Still, China has seen important successes, particularly in reducing soft costs and applying continuous improvement. The proactive development of east– west transmission helps reduce soft costs by providing access to wind-rich generation and transmitting it directly to load centers where it can be consumed. Furthermore, Chinese developers get access to low-interest loans from state-owned development banks, reducing the cost of capital for new projects. Continuous improvement of the capacity targets has likewise resulted in consistent progress and renewable investment that laid the foundation for tremendous success. In driving a staggering share of global demand, China has also become the dominant solar PV manufacturer, with 70% of global production capacity in 2012.

Germany

Germany has some of the most ambitious renewable energy targets in the world, at 40%–45% by 2025 and 55%–60% by 2035. So far, Germany’s FIT has been the principal driver for its rapid adoption of renewable energy since it began setting renewable energy goals in 2000. The FIT is set for a 20-year term, it varies by technology, and the tariff level is set at regular intervals.

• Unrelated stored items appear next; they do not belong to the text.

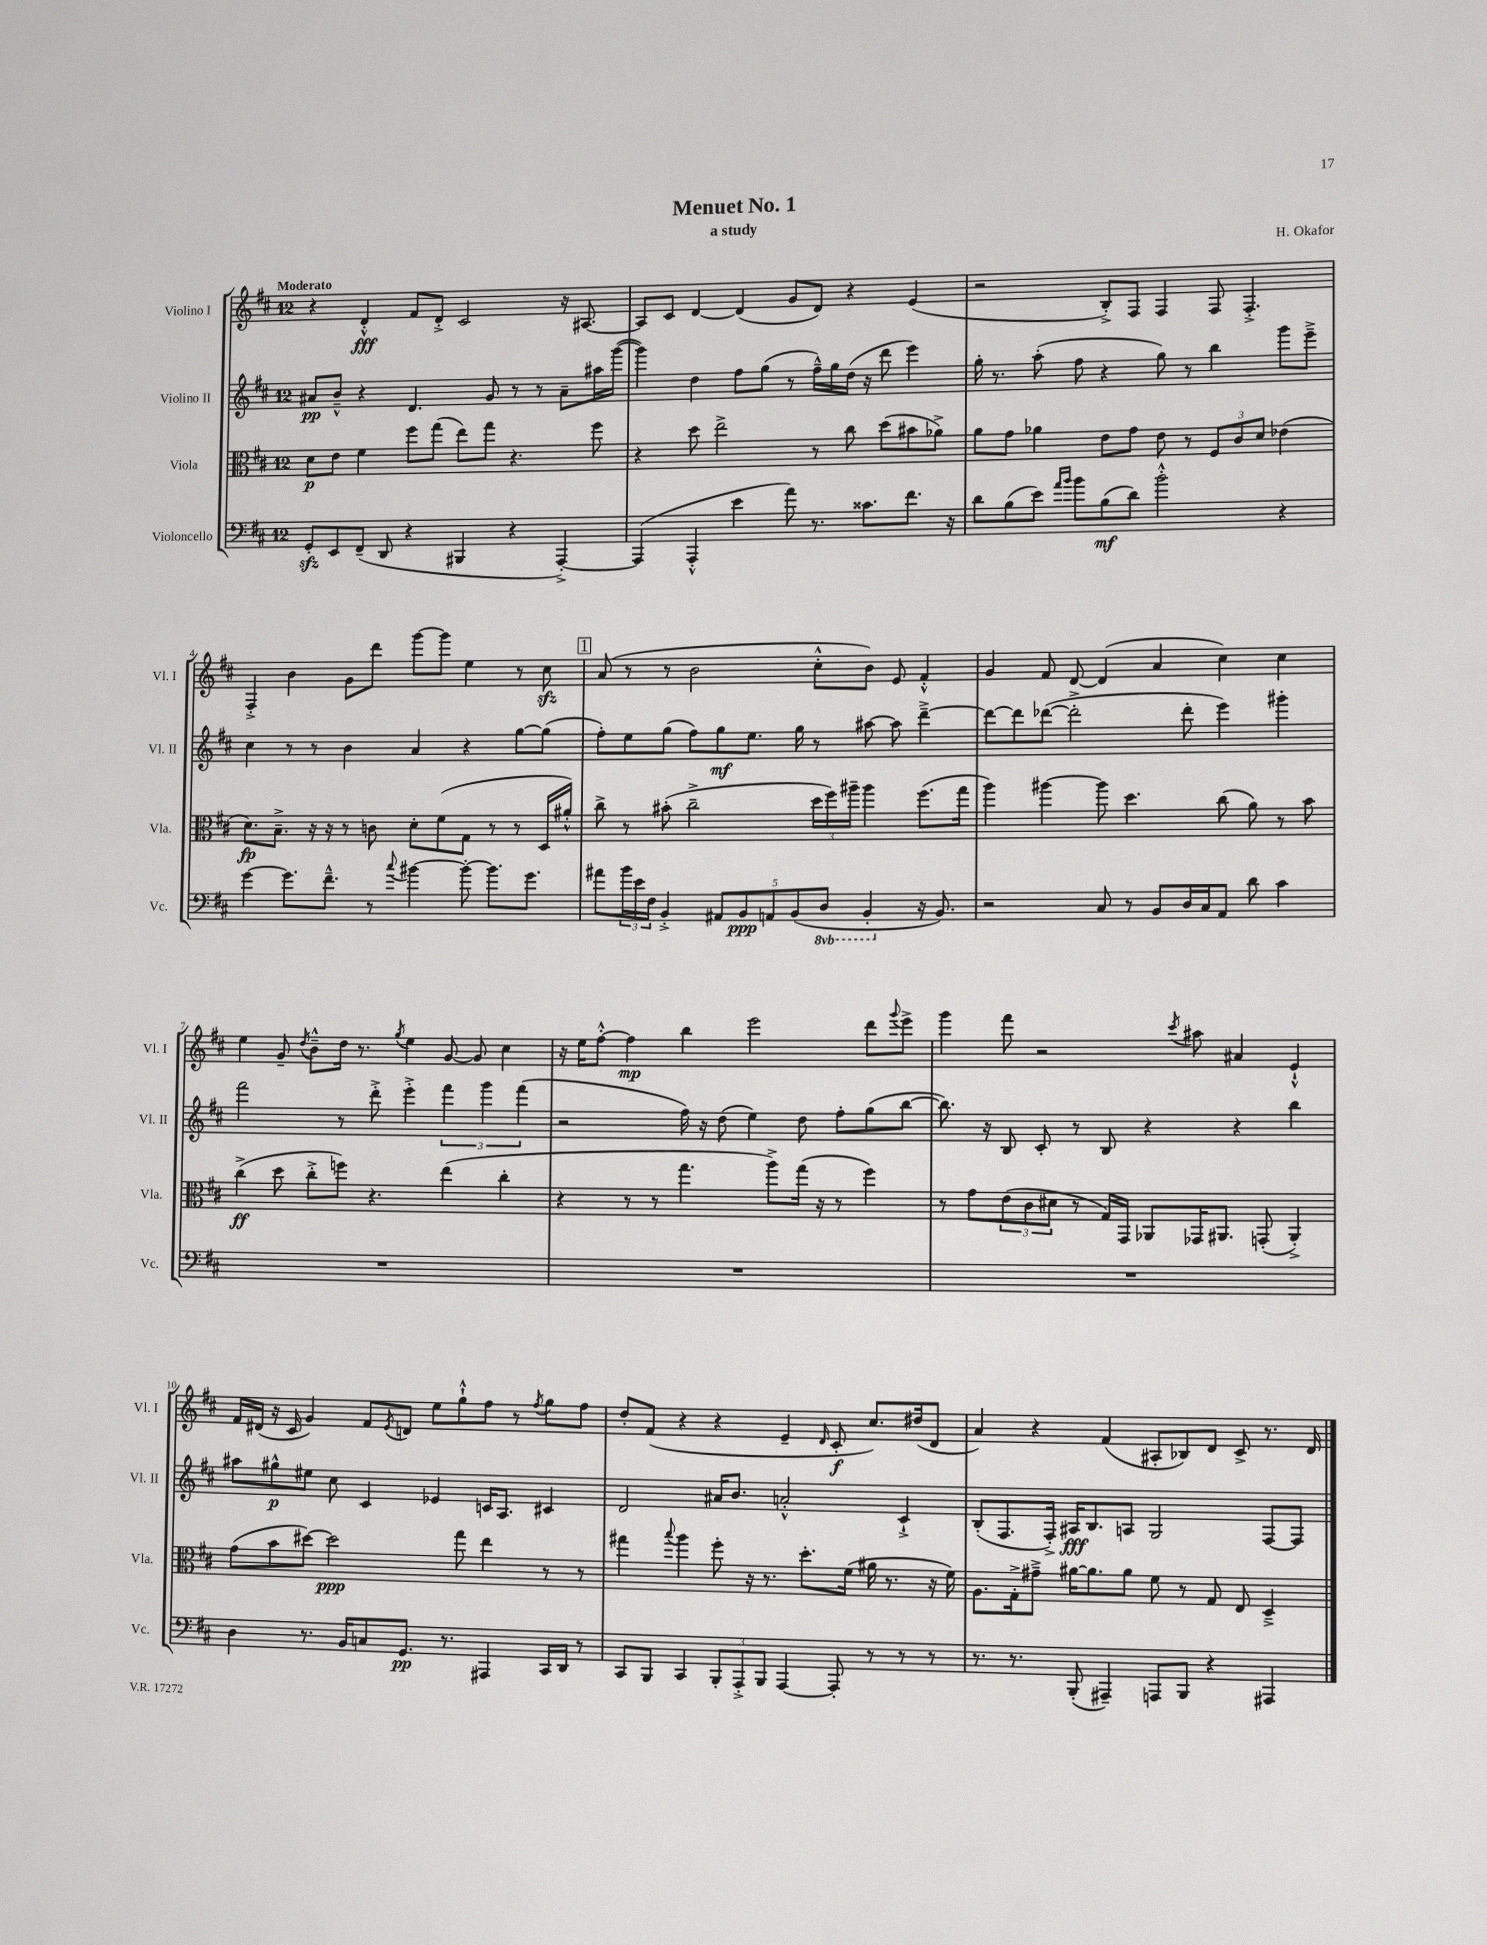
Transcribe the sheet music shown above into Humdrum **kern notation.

**kern	**kern	**kern	**kern
*staff4	*staff3	*staff2	*staff1
*clefF4	*clefC3	*clefG2	*clefG2
*k[f#c#]	*k[f#c#]	*k[f#c#]	*k[f#c#]
*M12/8	*M12/8	*M12/8	*M12/8
8GG'	8d	8a#	4r
8EE	8e	8b~^^	.
(8FF#~	4f#	4r	4d'^^
8DD	.	.	.
4r	8ff#	4.d	8f#
.	(8gg	.	8d'^
4BBB#	8ee)	.	2c#
.	8gg	8g	.
4r	4.r	8r	.
.	.	8r	.
[4AAA'^)	.	8a#~	16r
.	.	.	[8.A#
.	8ff#	16aa#	.
.	.	([16ggg	.
=	=	=	=
(4AAA]	4r	4ggg])	8A#]
.	.	.	8c#
4AAA'^^	8dd	4dd	[4d
.	2ee^	.	.
4e	.	8ff#	(4d]
.	.	(8gg	.
8a)	.	8r	8g
8.r	8r	16ff#~^^)	8d)
.	.	16gg	.
.	8cc#	(16dd	4r
8.c##	.	16r	.
.	(8dd	8ddd	.
8.f#	8b#	4eee)	(4e
.	8a-^)	.	.
16r	.	.	.
=	=	=	=
8d	8a	16gg'	2r
.	.	8.r	.
(8B	8g	.	.
8e)	4a-	(8aa'	.
16qqa	.	.	.
16qqb	.	.	.
8b	.	8ff#	.
(8B	8e	4r	8B'^)
8d)	8g	.	8F#
2b'^^	8e	8gg)	4F#
.	8r	8r	.
.	12F#	4bb	8F#
.	12c#	.	.
.	.	.	4.F#'^
.	12d	.	.
4r	(4e-	8ggg	.
.	.	8eee~^	.
=	=	=	=
[4g	8.d)	4cc#	4F#'^
.	8.B~^	.	.
8.g]	.	8r	4b
.	16r	8r	.
8.f#~^^	16r	.	.
.	8r	4b	8g
8r	8c	.	8ddd
8qqcc#	.	.	.
[4b#	8d'	4a	[8ggg
.	(8f#	.	8ggg]
8b#'_	8G	4r	4ee
8.b#]	8r	.	.
.	8r	[8gg	8r
8.g	.	.	.
.	16D	(8gg]	8cc#
.	16a#'^^)	.	.
=	=	=	=
8a#	8cc#^	8ff#')	(8a
24b	8r	8ee	8r
24e	.	.	.
24F#	.	.	.
4BB'^	(8b#'	(8gg	8r
.	2cc#~^	8ff#)	2b
10AA#	.	8gg	.
10BB	.	.	.
.	.	8.ee	.
10AA	.	.	.
(10BB	.	.	.
.	.	16gg	.
.	24dd	8r	8cc#'^^
10DD	.	.	.
.	24ff#)	.	.
.	24aa#~	.	.
4BBB'	4aa#	[8aa#	8b)
.	.	8aa#]	8e
16r	(8.ff#	[4ddd~^	4f#'^^
8.BB)	.	.	.
.	16gg	.	.
=	=	=	=
2r	4aa)	8ddd_	4g
.	.	8ddd]	.
.	[4aa#	([8ddd-	8f#
.	.	2ddd-'^]	[8d
8C#	8aa#]	.	(4d]
8r	4.dd	.	.
8BB	.	.	4a
16D	.	8ddd-'	.
16C#	.	.	.
8AA	(8cc#	4eee)	4cc#)
8d	8a)	.	.
4c#	8r	4ggg#'	4cc#
.	8b	.	.
=	=	=	=
1.r	(4cc#^	2fff#	4ee
.	8dd	.	8g~
.	.	.	8qdd
.	8cc#'^	.	8b~^^
.	8ff)	8r	16dd
.	.	.	8.r
.	4.r	8ddd'^	.
.	.	.	8qgg
.	.	4eee'^	4ee
.	(4ee	6fff#	[8g
.	.	.	8g]
.	.	6ggg	.
.	4cc#'	.	4cc#
.	.	(6fff#	.
=	=	=	=
1.r	4r	2r	16r
.	.	.	16ee
.	.	.	[8ff#'^^
.	8r	.	4ff#]
.	8r	.	.
.	4.gg	16ff#)	4bb
.	.	16r	.
.	.	(8dd	.
.	.	4ee)	2eee
.	8aa^)	.	.
.	(16gg	8dd	.
.	16r	.	.
.	8r	8ff#'	.
.	4ff#)	(8gg	8ddd
.	.	.	8qqggg
.	.	[8bb	8eee^
=	=	=	=
1.r	8r	8.bb])	4ggg
.	8g	.	.
.	.	16r	.
.	(12e	8B	8fff#
.	12c#	.	.
.	.	8c#'	2r
.	12d#	.	.
.	8r	8r	.
.	16G)	8B	.
.	16GG	.	.
.	8AA-	4r	.
.	.	.	8qccc#
.	16GG-	.	8aa#
.	8.AA#	.	.
.	.	4r	4a#
.	(8GG'	.	.
.	4AA#'^)	4bb	4e`^^
=	=	=	=
4D	(8g	8aa#	16f#
.	.	.	(16d#
.	8b	8gg#^^	16r
.	.	.	16c#
8.r	[8dd#)	8ee#	4g)
.	2dd#]	8cc#	.
16BB	.	.	.
8C	.	4c#	8f#
.	.	.	8qe
8.GG	.	.	8d
.	.	4e-	8ee
8.r	.	.	.
.	8gg	.	8gg`^^
4AAA#	4ee	16c	8ff#
.	.	8.A	.
.	.	.	8r
.	.	.	8qff#
16CC#	8r	4c#	8gg
16DD	.	.	.
8r	8r	.	8ff#
=	=	=	=
8CC#	4gg#	2d	8dd'
8BBB	.	.	(8f#
.	8qqbb	.	.
4CC#	4aa	.	4r
12BBB'	8ff#'	16a#	4r
.	.	8.b	.
12AAA'^	.	.	.
.	16r	.	.
12BBB	.	.	.
.	8.r	.	.
[4AAA	.	2a'^^	4e~
.	8.dd'	.	.
.	.	.	16qqd
8AAA']	.	.	8c#'
.	(16f#	.	.
8r	16a#	.	8.cc#)
.	8.r	.	.
8r	.	4c#`^	.
.	.	.	(16dd#
8r	16r	.	8d
.	16f#)	.	.
=	=	=	=
8.r	8.A	(8B'	4a)
.	.	8.F#	.
8.r	16G'^	.	.
.	8g#~^	.	4r
.	.	16F#'^)	.
(8BBB'	[16a#	16A#	.
.	8.a#]	8.B	.
4AAA#~)	.	.	(4f#
.	8a#	8A	.
8AAA	8f#	2G	8A#'
8BBB	8r	.	8B-)
4r	8G	.	8d
.	8E	.	8c#^
4AAA#	4D~^	[8F#	8.r
.	.	8F#]	.
.	.	.	16d
==	==	==	==
*-	*-	*-	*-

Until recently, Germany has not had a price-finding FIT, and as a result the cost impacts of its rapid adoption of renewable generation have been high. Today, the renewable surcharge on customer bills averages just under 25% of the total electricity rate, although many industrial customers are exempt from this surcharge to remain globally competitive. To mitigate these costs and shift some risk onto maturing renewable generation industries, Germany moved from a pure FIT to a feed-in premium, which lowers the amount of compensation but allows generators to also collect revenue from wholesale energy markets. As a result, renewable generators whose costs are covered largely by the feed-in premium can compete in wholesale energy markets, driving down the price of electricity for consumers.

To become more price-finding, Germany changed its FIT to adjust downward based on renewable energy auction results, conducted annually. Additionally, FITs are front-loaded, with higher compensation for the first 5–10 years, depending on technology, and reduced each year thereafter. In these ways, Germany hopes to reduce the cost of its renewable transition while stimulating investment sufficient to meet its decarbonization goals.

Conclusion

It is clear from experience that both FITs and RPS can be effective, low-cost options for accelerating the renewable electricity transition. A country with immature renewable energy markets may benefit more from a FIT, which minimizes developer risks and stimulates growth of all renewable technologies. A RPS may be more appropriate as the market matures, allowing the lowest-cost technology to meet a country’s renewable energy goals. Each policy can be tweaked to compensate for its perceived weaknesses; in many cases, the two policies can even be used successfully together.

Decarbonizing the electricity sector is a fundamental step toward deep economy-wide decarbonization. As the carbon intensity of the electricity sector decreases, the electrification of other sectors, particularly building heating and transportation, becomes an increasingly effective decarbonization strategy. Both policies can get countries far along the path to decarbonizing the electricity sector; whether that is cost-effective depends as much on the policy designs contained in this chapter as on a country’s ability to adapt its renewable energy policies to changing market conditions.